The desire to preserve the ruins and to regain the lost past drove her parents to buy and restore the château, which everyone else thought was beyond salvageable. The château (in Gascony, a south-western region of France) was originally completed in 1371 and then rebuilt three centuries later. It had no electricity and no heating system, and in the evenings bats flew around the château tower. Pauli steadfastly believed in her parents’ dream, and thus she helped them transform the ruin into a living space. She wanted to preserve the original character of the place, and her extensive experience as an architect involved in historical conservation came in handy. The original plaster was restored as well as the cobble stones on the ground floor that likely date from the fourteenth century.
When Pauli’s father was digging under the floor to install the electricity, he discovered a pair of leather shoes, seventeenth-century galoshes that the ladies wore over their silk shoes in order to protect them from the rain and mud. They were put there when the floor was renovated and were said to bring good luck. Today the château is meticulously restored and fully liveable.

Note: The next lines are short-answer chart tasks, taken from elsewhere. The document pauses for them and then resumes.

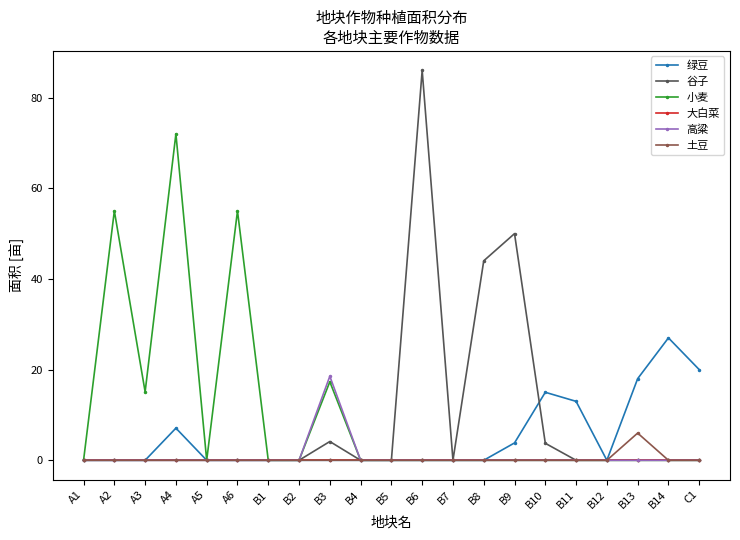

Reading left to right, what are all the values shown in this chart?

绿豆: 0.0	0.0	0.0	7.1	0.0	0.0	0.0	0.0	0.0	0.0	0.0	0.0	0.0	0.0	3.8	15.0	13.0	0.0	18.0	27.0	20.0
谷子: 0.0	0.0	0.0	0.0	0.0	0.0	0.0	0.0	4.1	0.0	0.0	86.0	0.0	44.0	50.0	3.8	0.0	0.0	0.0	0.0	0.0
小麦: 0.0	55.0	15.1	72.0	0.0	55.0	0.0	0.0	17.3	0.0	0.0	0.0	0.0	0.0	0.0	0.0	0.0	0.0	0.0	0.0	0.0
大白菜: 0.0	0.0	0.0	0.0	0.0	0.0	0.0	0.0	0.0	0.0	0.0	0.0	0.0	0.0	0.0	0.0	0.0	0.0	0.0	0.0	0.0
高粱: 0.0	0.0	0.0	0.0	0.0	0.0	0.0	0.0	18.5	0.0	0.0	0.0	0.0	0.0	0.0	0.0	0.0	0.0	0.0	0.0	0.0
土豆: 0.0	0.0	0.0	0.0	0.0	0.0	0.0	0.0	0.0	0.0	0.0	0.0	0.0	0.0	0.0	0.0	0.0	0.0	6.0	0.0	0.0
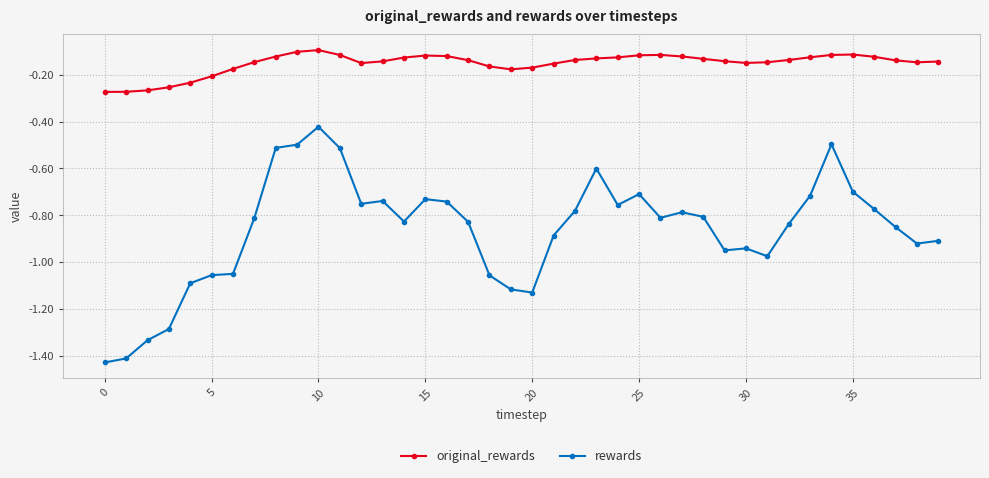

What is the sum of all original_rewards values?

-6.0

Looking at this historic structure, which is a national landmark, Monika Zofia Pauli sees that many centuries ago its architect designed it as what we would today call a passive solar home to minimize energy—with south-facing windows, one-metre-thick stone walls that keep warmth in winter and cool in summer, and deeply embedded foundations. The château in its current state will endure many hundreds of years. For Pauli’s parents, who witnessed the bombardment of so many monuments, it is something of a miracle that, with their daughter’s assistance, they were able to resurrect the past, to salvage the ruins. “There is a need to link past, present and future and prevent degradation of the environment,” says Monika Zofia Pauli. “I suppose I feel so strongly about it coming from a country which has been ravaged by war.”